**SUPPLIED TEXT:**
Much like The Calculus, the 8-buffalo sentence seems to have been discovered contemporaneously by a few independent pioneers, but most accounts of its origin focus on the philosopher William J. Rapaport, who is, hilariously, an Associate Professor Emeritus at the University of Buffalo, and Dmitri Borgmann, a writer with a specialty in ludolinguistics (whimsically larking about with words), which is a good job if you can get it. Borgmann wrote two books on “recreational linguistics,” the second of which, Beyond Language: Adventures in Word and Thought, contains a 4-buffalo sentence in a section on “Repetitive Homonymy.” 

BUFFALO BUFFALO BUFFALO BUFFALO.

For anyone puzzled by this statement, we elaborate: “Wild oxen (roaming the streets) of Buffalo, New York bewilder (visiting) North Carolina coast dwellers.” 

Borgmann’s reference to Buffalo, North Carolina, tends to get excluded from the Buffalo-buffalo discourse, but it adds a bit more elegance to the eventual 8-buffalo sentence that can be built on this rock-solid 4-buffalo foundation. The other potentially confusing buffalo in the 4-buffalo sentence is the buffalo that means “bully,” “bewilder,” or “outwit.” “Buffalo” as a verb first appears in the U.S. in the early 1900s, presumably as a slang word derived from the inconsiderate tendency of buffalo herds to occasionally run one over. The October 5, 1904, edition of the New York Evening Post uses it in a fairly shady aside about President McKinley: 

All the rest [of the newspapers] were what we used to term in the Southwest ‘buffaloed’ by the McKinley myth — that is, silenced by the fear of incurring the resentment of a people taught to regard McKinley as a saint.

Once you have your bovine buffalo, your New York Buffalo, and your North Carolina Buffalo (or any of the other 29 Buffalos around the world), as well as your bewildering, bullying “buffalo,” v., the only other tool you need to construct a luxurious 8-buffalo-sentence is the concept of a reduced relative clause, which is a tendency in English to omit the relative pronoun in a phrase like “the ludolinguist I envied” (as opposed to “the ludolinguist whom I envied”).

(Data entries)
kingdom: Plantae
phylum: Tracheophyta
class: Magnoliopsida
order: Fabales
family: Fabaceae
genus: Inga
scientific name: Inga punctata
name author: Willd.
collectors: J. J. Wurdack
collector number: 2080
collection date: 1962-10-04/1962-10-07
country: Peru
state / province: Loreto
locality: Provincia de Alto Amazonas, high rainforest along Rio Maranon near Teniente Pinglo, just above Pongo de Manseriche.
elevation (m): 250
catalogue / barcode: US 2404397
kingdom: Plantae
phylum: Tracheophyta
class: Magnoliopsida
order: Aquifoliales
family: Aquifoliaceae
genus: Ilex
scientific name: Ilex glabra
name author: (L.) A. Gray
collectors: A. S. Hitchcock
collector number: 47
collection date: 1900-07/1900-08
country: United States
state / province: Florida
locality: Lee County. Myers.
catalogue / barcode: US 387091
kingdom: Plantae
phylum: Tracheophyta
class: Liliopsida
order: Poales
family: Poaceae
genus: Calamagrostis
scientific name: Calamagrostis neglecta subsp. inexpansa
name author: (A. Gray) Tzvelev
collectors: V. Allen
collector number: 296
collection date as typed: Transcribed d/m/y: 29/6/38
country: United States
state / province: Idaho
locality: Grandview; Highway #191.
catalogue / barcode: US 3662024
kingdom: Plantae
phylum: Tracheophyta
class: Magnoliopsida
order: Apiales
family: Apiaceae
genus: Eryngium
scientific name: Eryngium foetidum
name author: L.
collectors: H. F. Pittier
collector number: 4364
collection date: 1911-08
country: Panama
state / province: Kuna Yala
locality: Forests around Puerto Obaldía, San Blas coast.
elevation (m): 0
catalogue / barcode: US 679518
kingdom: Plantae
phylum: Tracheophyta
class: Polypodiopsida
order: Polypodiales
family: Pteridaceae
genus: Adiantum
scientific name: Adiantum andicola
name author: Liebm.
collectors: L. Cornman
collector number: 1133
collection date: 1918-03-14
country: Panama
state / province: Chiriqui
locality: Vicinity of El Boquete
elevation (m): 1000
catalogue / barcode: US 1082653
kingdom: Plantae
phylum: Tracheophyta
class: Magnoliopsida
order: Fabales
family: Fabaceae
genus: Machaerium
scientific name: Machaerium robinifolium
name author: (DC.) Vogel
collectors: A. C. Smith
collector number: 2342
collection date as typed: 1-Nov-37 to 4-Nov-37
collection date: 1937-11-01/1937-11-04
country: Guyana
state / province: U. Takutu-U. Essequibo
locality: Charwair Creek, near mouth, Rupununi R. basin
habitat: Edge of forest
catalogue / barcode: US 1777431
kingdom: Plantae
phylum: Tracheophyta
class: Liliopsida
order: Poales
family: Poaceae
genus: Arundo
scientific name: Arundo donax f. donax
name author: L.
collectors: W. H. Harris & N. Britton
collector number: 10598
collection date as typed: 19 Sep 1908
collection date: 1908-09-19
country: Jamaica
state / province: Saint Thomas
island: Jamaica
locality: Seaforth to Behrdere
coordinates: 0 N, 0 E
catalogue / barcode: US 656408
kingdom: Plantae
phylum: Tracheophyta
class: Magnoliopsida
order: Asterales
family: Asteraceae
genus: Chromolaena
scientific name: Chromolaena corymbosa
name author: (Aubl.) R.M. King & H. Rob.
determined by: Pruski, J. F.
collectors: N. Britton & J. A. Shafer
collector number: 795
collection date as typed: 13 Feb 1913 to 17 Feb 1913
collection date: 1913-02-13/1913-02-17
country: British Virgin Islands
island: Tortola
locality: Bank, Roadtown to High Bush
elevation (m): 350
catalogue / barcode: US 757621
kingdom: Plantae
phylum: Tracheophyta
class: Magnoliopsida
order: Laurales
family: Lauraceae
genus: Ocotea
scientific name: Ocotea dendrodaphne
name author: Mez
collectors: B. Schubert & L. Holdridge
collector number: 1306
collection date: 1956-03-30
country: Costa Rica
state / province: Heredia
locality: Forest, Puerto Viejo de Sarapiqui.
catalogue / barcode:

**PROBLEMS TO WORK ON:**
**A)** Answer these questions using the text on the buffalo sentence, one per line:
(i) At which university is William J. Rapaport an Associate Professor Emeritus?
(ii) What is the title of Borgmann's second book on recreational linguistics?
(iii) Which newspaper's October 5, 1904, edition used "buffaloed" in an aside about President McKinley?
**B)** Translate this sentence from the text on the buffalo sentence into Spanish: "Borgmann wrote two books on “recreational linguistics,” the second of which, Beyond Language: Adventures in Word and Thought, contains a 4-buffalo sentence in a section on “Repetitive Homonymy.”"
**C)** Extract the passage of the text on the buffalo sentence that runs from "Borgmann’s reference to" up to and including "as a saint.".
The records have no connection to the text.

**CORRECT ANSWERS:**
**A)**
(i) The University of Buffalo
(ii) Beyond Language: Adventures in Word and Thought
(iii) The New York Evening Post

**B)** Borgmann escribió dos libros sobre «lingüística recreativa», el segundo de los cuales, Beyond Language: Adventures in Word and Thought, contiene una oración de 4 búfalos en una sección sobre «Homonimia repetitiva».

**C)**
Borgmann’s reference to Buffalo, North Carolina, tends to get excluded from the Buffalo-buffalo discourse, but it adds a bit more elegance to the eventual 8-buffalo sentence that can be built on this rock-solid 4-buffalo foundation. The other potentially confusing buffalo in the 4-buffalo sentence is the buffalo that means “bully,” “bewilder,” or “outwit.” “Buffalo” as a verb first appears in the U.S. in the early 1900s, presumably as a slang word derived from the inconsiderate tendency of buffalo herds to occasionally run one over. The October 5, 1904, edition of the New York Evening Post uses it in a fairly shady aside about President McKinley: 

All the rest [of the newspapers] were what we used to term in the Southwest ‘buffaloed’ by the McKinley myth — that is, silenced by the fear of incurring the resentment of a people taught to regard McKinley as a saint.